What if…?

Last night, I caught part of the Players’ Championship curling bonspiel on television.  (It’s one of the last “cash spiels” of the season, held this year in Toronto.)  I was astounded to see a game between Rachel Homan’s team and Chelsea Carey’s team that ended with a 10-to-nothing score after only four ends played.  In this tournament, games normally are completed in 8 ends.

What was particularly surprising about this scenario is that both teams are outstanding competitors, and Carey was the winner of the Scotties Tournament of Hearts, the Canadian women’s curling championship, this year.  Rarely, at this level of play, does a team get “skunked” – but that’s what happened to the Scotties champion!

I suppose Carey’s team exercised its option to concede the game after 4 ends because the players had lost their momentum and had the wind knocked out of them, so to speak.  But might they not be wondering what would have happened had they chosen to play the rest of the game?  “What if…?”

Many of us have asked ourselves that question from time to time in our lives, haven’t we?

What if I had married Y instead of X?

What if I had taken that job?

What if I had finished that degree?

And so on.  You get the idea.

Our decisions impact us, and others, every day.  What sort of discernment process to we undertake when we make decisions?  I’m not necessarily suggesting we need to overthink which sock to put on first in the morning, but I am suggesting that we should involve God in significant decisions.

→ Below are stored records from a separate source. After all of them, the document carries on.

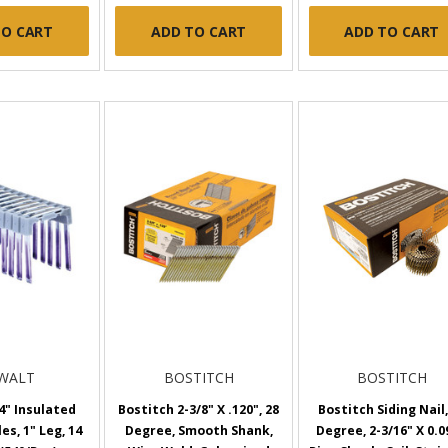
TO CART
ADD TO CART
ADD TO CART
WALT
BOSTITCH
BOSTITCH
4" Insulated
Bostitch 2-3/8" X .120", 28
Bostitch Siding Nail,
es, 1" Leg, 14
Degree, Smooth Shank,
Degree, 2-3/16" X 0.0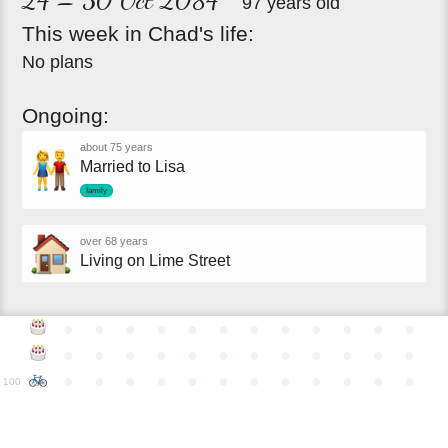
97 years old
This
week
in
Chad's
life:
No plans
Ongoing:
about 75 years
Married to Lisa
family
over 68 years
Living on Lime Street
●
●
●
●
●
●
●
●
●
●
●
●
●
●
●
●
●
●
●
●
●
●
●
●
●
●
●
●
●
●
●
●
●
●
●
●
100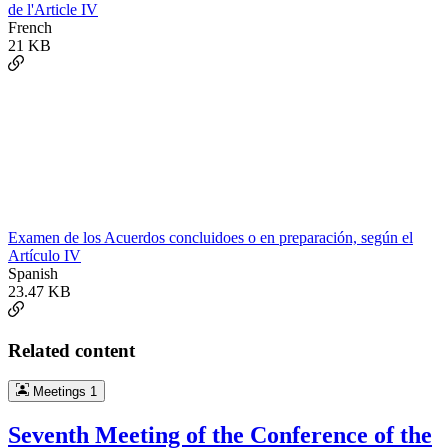
de l'Article IV
French
21 KB
Examen de los Acuerdos concluidoes o en preparación, según el
Artículo IV
Spanish
23.47 KB
Related content
Meetings
1
Seventh Meeting of the Conference of the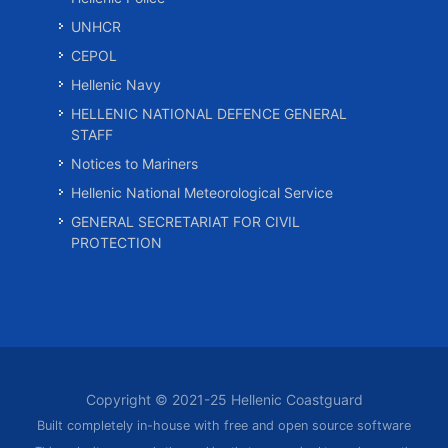
UNHCR
CEPOL
Hellenic Navy
HELLENIC NATIONAL DEFENCE GENERAL
STAFF
Notices to Mariners
Hellenic National Meteorological Service
GENERAL SECRETARIAT FOR CIVIL
PROTECTION
Copyright © 2021-25 Hellenic Coastguard
Built completely in-house with free and open source software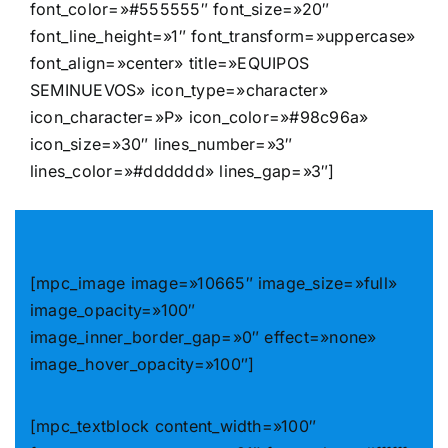
font_color=»#555555″ font_size=»20″
font_line_height=»1″ font_transform=»uppercase»
font_align=»center» title=»EQUIPOS
SEMINUEVOS» icon_type=»character»
icon_character=»P» icon_color=»#98c96a»
icon_size=»30″ lines_number=»3″
lines_color=»#dddddd» lines_gap=»3″]
[mpc_image image=»10665″ image_size=»full»
image_opacity=»100″
image_inner_border_gap=»0″ effect=»none»
image_hover_opacity=»100″]
[mpc_textblock content_width=»100″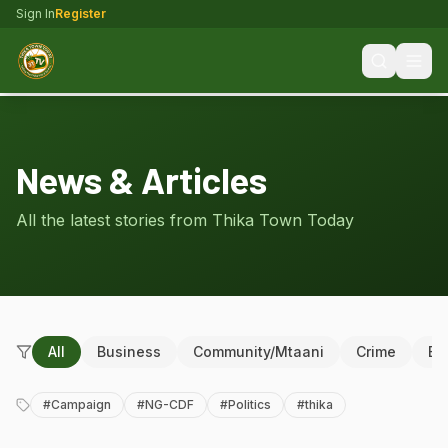
Sign In
Register
News & Articles
All the latest stories from Thika Town Today
All
Business
Community/Mtaani
Crime
Ed
#
Campaign
#
NG-CDF
#
Politics
#
thika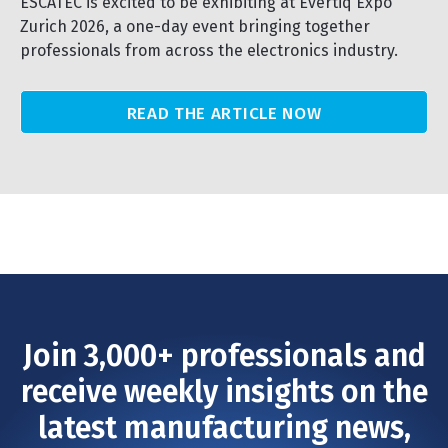
ESCATEC is excited to be exhibiting at Evertiq Expo
Zurich 2026, a one-day event bringing together
professionals from across the electronics industry.
READ THE ARTICLE NOW
Join 3,000+ professionals and
receive weekly insights on the
latest manufacturing news,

See, often we make decisions based on what we think will make us, or another, happy.  “If it feels good, do it”, as the old saying goes, or, “If it’s not hurting anybody…”.  If we are followers of Jesus, though, our first goal shouldn’t be our own happiness, but God’s.  I fear we can lean toward making decisions based on feeling, or sentimentality, rather than on the clear decrees of God.  The Westminster Shorter Catechism reminds us that our chief end in life is to glorify God and enjoy him forever.

When we make our decisions with a desire to glorify and enjoy God, there is no need for “what ifs” in the future.

It’s rare for a team to come back from a ten-point deficit in four ends, so it may be that Chelsea Carey’s team decided to throw in the towel for good reason.  In fact, that team is out of the running in the spiel, now, with an 0-4 record.  But if I’d been skip of that team, I think I would have seen that game through. Then I’d never have to ask, “What if?”

It’s not like decisions about a game are necessarily life-changing decisions, but we all are faced with life-changing decisions, and we who follow Jesus should know that the name of the game is the glory of God, not the glory of self.

So whether you eat or drink, or whatever you do, do it all for the glory of God” (1 Corinthians 10.31, NLT).